Despite the obvious upward trend there’s a noticeable plateau from around 1985 to 2005.


However, minimal archive dredging quickly reveals the reason. This period was dominated by a raft of now household names who mercilessly aced, smashed and drove their feeble final opponent into near humiliation: McEnroe (‘83, ‘84), Becker (’85, ’86, ‘89), Sampras (’93, ’94, ’95, ’97, ’98, ’99,’00) and Federer in the early naughties.

2005 onwards saw a noticeable serge in minutes spent on court during the men’s final at Wimbledon, thanks to several epic face-offs between arch nemeses, and once-in-a-life-time-players of contrasting style, Roger Federer, and Rafael Nadal.

Number and moving average number of sets played in Wimbledon’s men’s final (1900 – 2010)

The period between 1955 and 1969 is categorized by an interesting contrast. Whilst the number of minutes spent on court continued to climb, the average number of sets dropped markedly, from 4.1 in 1995, to 3.2 in 1969. So whilst the likes of Laver, Emerson and Newcomb clearly dominated their opponents in straight sets, perhaps the encounter wasn’t entirely lop-sided.

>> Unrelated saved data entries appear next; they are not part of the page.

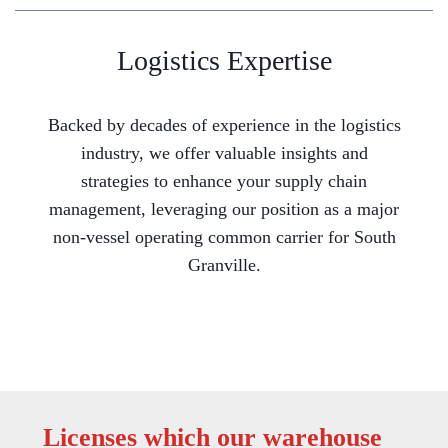
Logistics Expertise
Backed by decades of experience in the logistics
industry, we offer valuable insights and
strategies to enhance your supply chain
management, leveraging our position as a major
non-vessel operating common carrier for South
Granville.
Licenses which our warehouse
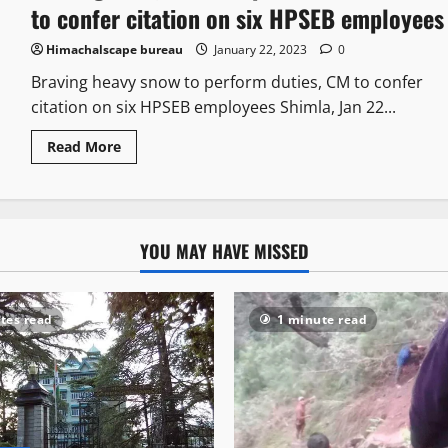
to confer citation on six HPSEB employees
Himachalscape bureau
January 22, 2023
0
Braving heavy snow to perform duties, CM to confer
citation on six HPSEB employees Shimla, Jan 22...
Read More
YOU MAY HAVE MISSED
tes read
1 minute read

However, the dip in the number of sets played from the mid 80s to mid 00s coincides with the aforementioned supremacy of McEnroe, Becker, Sampras and Federer.

Number of sets played vs expected victories and upsets in Wimbledon’s men’s final (1900 – 2010)

Now let’s check out the effect that expected victories and upset wins has on the number of sets played.

For the purpose of this analysis, we’re defining ‘expected victories’ as those finals won by the player with superior ranking, and ‘upset wins’ as those finals won by players with a lower world ranking than their opponent.


Just as we suspected. You can see a direct correlation between upset victories and the number of sets played. The grey bars represent an ‘expected victory’. We can see that the number of sets played (grey line) are, on the whole, significantly lower when everything goes according to plan. But when there’s white space, signaling an ‘upset win’, the number of sets played is inevitably higher – signaling an epic struggle, as the favorite submits to unexpected defeat. Oh, except for between 1985 and 1990, with six hardly-unforeseen-‘upset’ victories going to Becker, Cash and Edberg.

The bottom line

From 1935 to 2010 the favorite, assuming the better seeded/ranked player goes into the final as favorite, has won 54 times. So where’s your money?